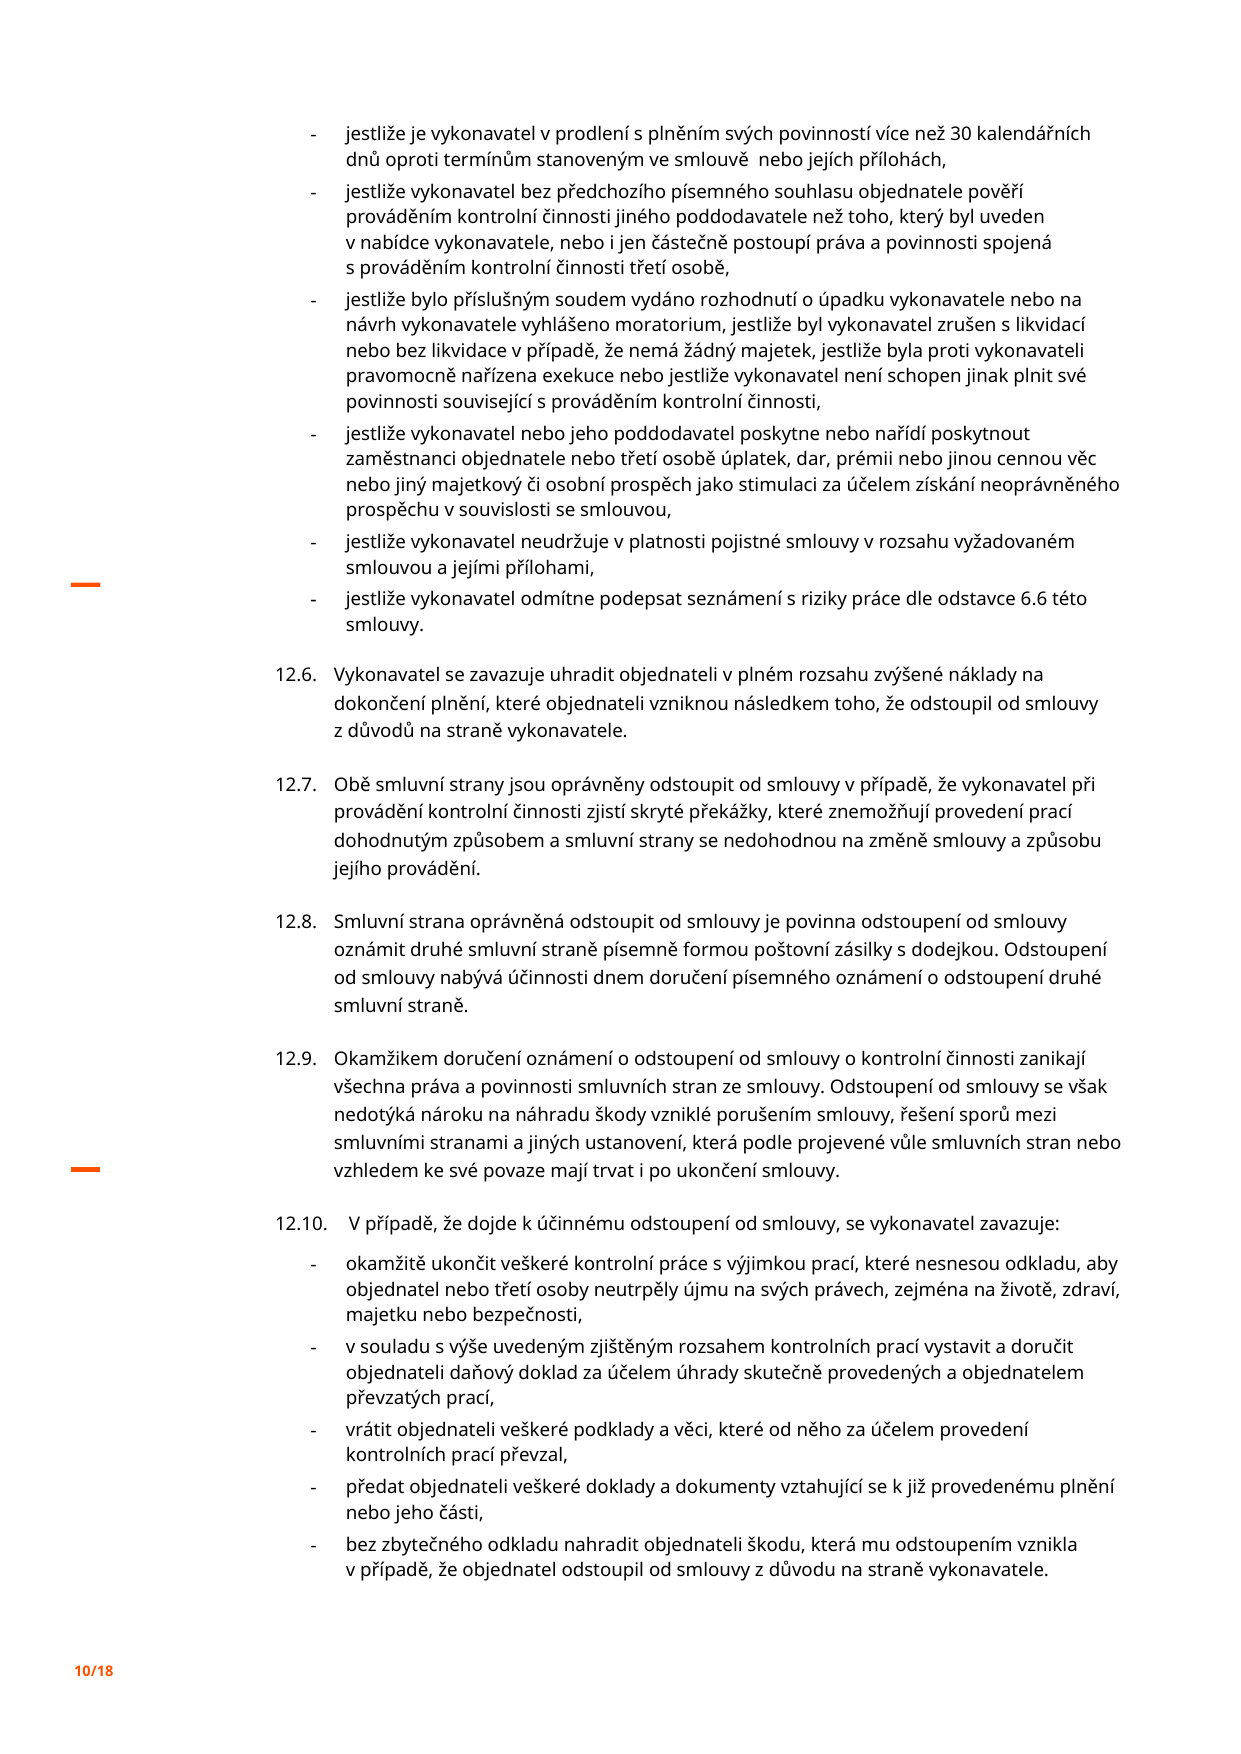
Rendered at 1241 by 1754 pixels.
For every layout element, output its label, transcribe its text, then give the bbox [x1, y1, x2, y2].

list Okamžikem doručení oznámení o odstoupení od smlouvy o kontrolní činnosti zanikají všechna práva a povinnosti smluvních stran ze smlouvy. Odstoupení od smlouvy se však nedotýká nároku na náhradu škody vzniklé porušením smlouvy, řešení sporů mezi smluvními stranami a jiných ustanovení, která podle projevené vůle smluvních stran nebo vzhledem ke své povaze mají trvat i po ukončení smlouvy. [275, 1045, 1122, 1183]
list předat objednateli veškeré doklady a dokumenty vztahující se k již provedenému plnění nebo jeho části, [310, 1473, 1122, 1524]
list jestliže je vykonavatel v prodlení s plněním svých povinností více než 30 kalendářních dnů oproti termínům stanoveným ve smlouvě nebo jejích přílohách, [310, 121, 1122, 172]
list V případě, že dojde k účinnému odstoupení od smlouvy, se vykonavatel zavazuje: [275, 1210, 1122, 1236]
list jestliže vykonavatel odmítne podepsat seznámení s riziky práce dle odstavce 6.6 této smlouvy. [310, 586, 1122, 637]
list jestliže bylo příslušným soudem vydáno rozhodnutí o úpadku vykonavatele nebo na návrh vykonavatele vyhlášeno moratorium, jestliže byl vykonavatel zrušen s likvidací nebo bez likvidace v případě, že nemá žádný majetek, jestliže byla proti vykonavateli pravomocně nařízena exekuce nebo jestliže vykonavatel není schopen jinak plnit své povinnosti související s prováděním kontrolní činnosti, [310, 286, 1122, 414]
list jestliže vykonavatel neudržuje v platnosti pojistné smlouvy v rozsahu vyžadovaném smlouvou a jejími přílohami, [310, 528, 1122, 579]
list okamžitě ukončit veškeré kontrolní práce s výjimkou prací, které nesnesou odkladu, aby objednatel nebo třetí osoby neutrpěly újmu na svých právech, zejména na životě, zdraví, majetku nebo bezpečnosti, [310, 1251, 1122, 1327]
list v souladu s výše uvedeným zjištěným rozsahem kontrolních prací vystavit a doručit objednateli daňový doklad za účelem úhrady skutečně provedených a objednatelem převzatých prací, [310, 1333, 1122, 1410]
list Vykonavatel se zavazuje uhradit objednateli v plném rozsahu zvýšené náklady na dokončení plnění, které objednateli vzniknou následkem toho, že odstoupil od smlouvy z důvodů na straně vykonavatele. [275, 662, 1122, 743]
list vrátit objednateli veškeré podklady a věci, které od něho za účelem provedení kontrolních prací převzal, [310, 1416, 1122, 1467]
list jestliže vykonavatel nebo jeho poddodavatel poskytne nebo nařídí poskytnout zaměstnanci objednatele nebo třetí osobě úplatek, dar, prémii nebo jinou cennou věc nebo jiný majetkový či osobní prospěch jako stimulaci za účelem získání neoprávněného prospěchu v souvislosti se smlouvou, [310, 420, 1122, 522]
list bez zbytečného odkladu nahradit objednateli škodu, která mu odstoupením vznikla v případě, že objednatel odstoupil od smlouvy z důvodu na straně vykonavatele. [310, 1531, 1122, 1582]
list Smluvní strana oprávněná odstoupit od smlouvy je povinna odstoupení od smlouvy oznámit druhé smluvní straně písemně formou poštovní zásilky s dodejkou. Odstoupení od smlouvy nabývá účinnosti dnem doručení písemného oznámení o odstoupení druhé smluvní straně. [275, 908, 1122, 1017]
list jestliže vykonavatel bez předchozího písemného souhlasu objednatele pověří prováděním kontrolní činnosti jiného poddodavatele než toho, který byl uveden v nabídce vykonavatele, nebo i jen částečně postoupí práva a povinnosti spojená s prováděním kontrolní činnosti třetí osobě, [310, 178, 1122, 280]
list Obě smluvní strany jsou oprávněny odstoupit od smlouvy v případě, že vykonavatel při provádění kontrolní činnosti zjistí skryté překážky, které znemožňují provedení prací dohodnutým způsobem a smluvní strany se nedohodnou na změně smlouvy a způsobu jejího provádění. [275, 771, 1122, 880]
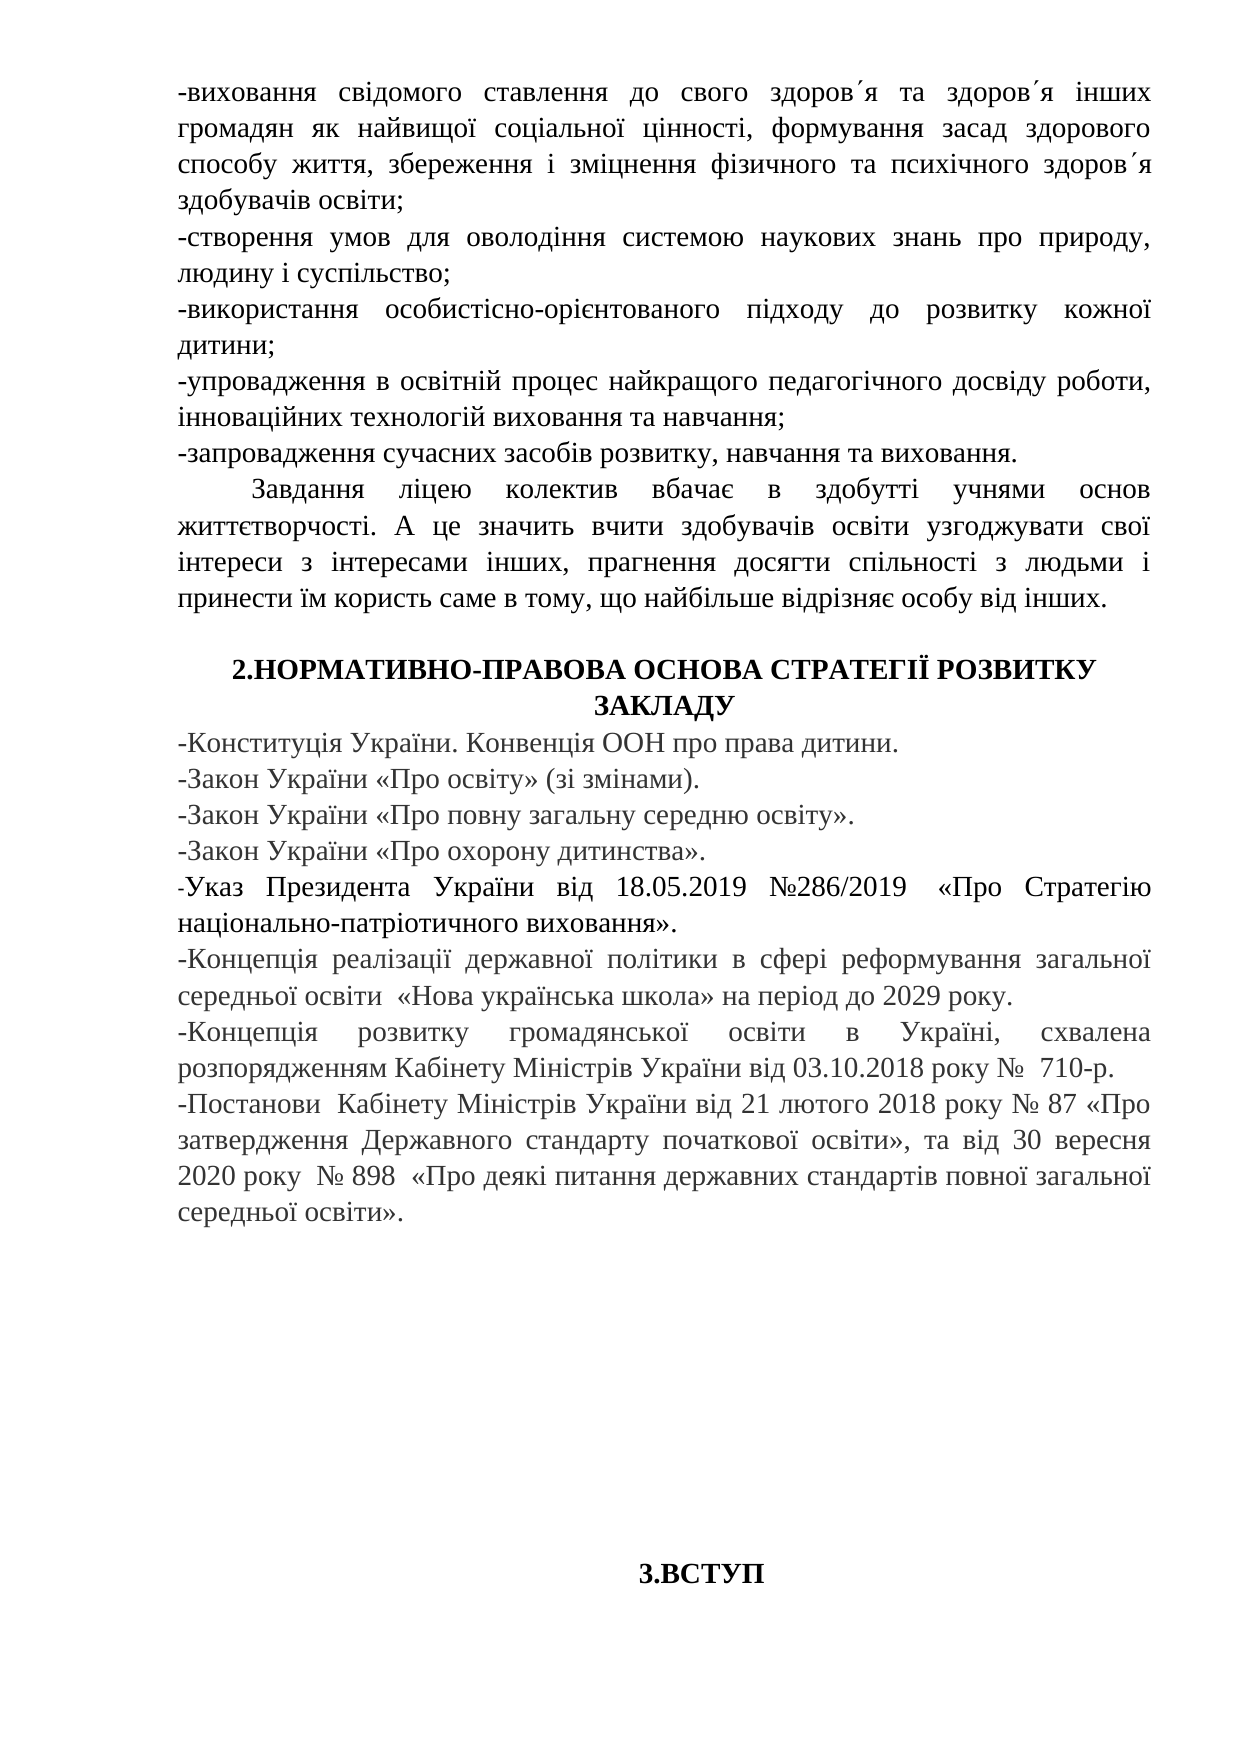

● ● ● ●

> [TASK DESCRIPTION] Without including the pictures, return each record above exactly as it stands.

> [ANSWER TO THE PROBLEM]
Rendered at 1241 by 1754 pixels.
For every layout element, output its label, transcribe its text, then give the bbox [x1, y1, x2, y2].

list Okamžikem doručení oznámení o odstoupení od smlouvy o kontrolní činnosti zanikají všechna práva a povinnosti smluvních stran ze smlouvy. Odstoupení od smlouvy se však nedotýká nároku na náhradu škody vzniklé porušením smlouvy, řešení sporů mezi smluvními stranami a jiných ustanovení, která podle projevené vůle smluvních stran nebo vzhledem ke své povaze mají trvat i po ukončení smlouvy. [275, 1045, 1122, 1183]
list předat objednateli veškeré doklady a dokumenty vztahující se k již provedenému plnění nebo jeho části, [310, 1473, 1122, 1524]
list jestliže je vykonavatel v prodlení s plněním svých povinností více než 30 kalendářních dnů oproti termínům stanoveným ve smlouvě nebo jejích přílohách, [310, 121, 1122, 172]
list V případě, že dojde k účinnému odstoupení od smlouvy, se vykonavatel zavazuje: [275, 1210, 1122, 1236]
list jestliže vykonavatel odmítne podepsat seznámení s riziky práce dle odstavce 6.6 této smlouvy. [310, 586, 1122, 637]
list jestliže bylo příslušným soudem vydáno rozhodnutí o úpadku vykonavatele nebo na návrh vykonavatele vyhlášeno moratorium, jestliže byl vykonavatel zrušen s likvidací nebo bez likvidace v případě, že nemá žádný majetek, jestliže byla proti vykonavateli pravomocně nařízena exekuce nebo jestliže vykonavatel není schopen jinak plnit své povinnosti související s prováděním kontrolní činnosti, [310, 286, 1122, 414]
list jestliže vykonavatel neudržuje v platnosti pojistné smlouvy v rozsahu vyžadovaném smlouvou a jejími přílohami, [310, 528, 1122, 579]
list okamžitě ukončit veškeré kontrolní práce s výjimkou prací, které nesnesou odkladu, aby objednatel nebo třetí osoby neutrpěly újmu na svých právech, zejména na životě, zdraví, majetku nebo bezpečnosti, [310, 1251, 1122, 1327]
list v souladu s výše uvedeným zjištěným rozsahem kontrolních prací vystavit a doručit objednateli daňový doklad za účelem úhrady skutečně provedených a objednatelem převzatých prací, [310, 1333, 1122, 1410]
list Vykonavatel se zavazuje uhradit objednateli v plném rozsahu zvýšené náklady na dokončení plnění, které objednateli vzniknou následkem toho, že odstoupil od smlouvy z důvodů na straně vykonavatele. [275, 662, 1122, 743]
list vrátit objednateli veškeré podklady a věci, které od něho za účelem provedení kontrolních prací převzal, [310, 1416, 1122, 1467]
list jestliže vykonavatel nebo jeho poddodavatel poskytne nebo nařídí poskytnout zaměstnanci objednatele nebo třetí osobě úplatek, dar, prémii nebo jinou cennou věc nebo jiný majetkový či osobní prospěch jako stimulaci za účelem získání neoprávněného prospěchu v souvislosti se smlouvou, [310, 420, 1122, 522]
list bez zbytečného odkladu nahradit objednateli škodu, která mu odstoupením vznikla v případě, že objednatel odstoupil od smlouvy z důvodu na straně vykonavatele. [310, 1531, 1122, 1582]
list Smluvní strana oprávněná odstoupit od smlouvy je povinna odstoupení od smlouvy oznámit druhé smluvní straně písemně formou poštovní zásilky s dodejkou. Odstoupení od smlouvy nabývá účinnosti dnem doručení písemného oznámení o odstoupení druhé smluvní straně. [275, 908, 1122, 1017]
list jestliže vykonavatel bez předchozího písemného souhlasu objednatele pověří prováděním kontrolní činnosti jiného poddodavatele než toho, který byl uveden v nabídce vykonavatele, nebo i jen částečně postoupí práva a povinnosti spojená s prováděním kontrolní činnosti třetí osobě, [310, 178, 1122, 280]
list Obě smluvní strany jsou oprávněny odstoupit od smlouvy v případě, že vykonavatel při provádění kontrolní činnosti zjistí skryté překážky, které znemožňují provedení prací dohodnutým způsobem a smluvní strany se nedohodnou na změně smlouvy a způsobu jejího provádění. [275, 771, 1122, 880]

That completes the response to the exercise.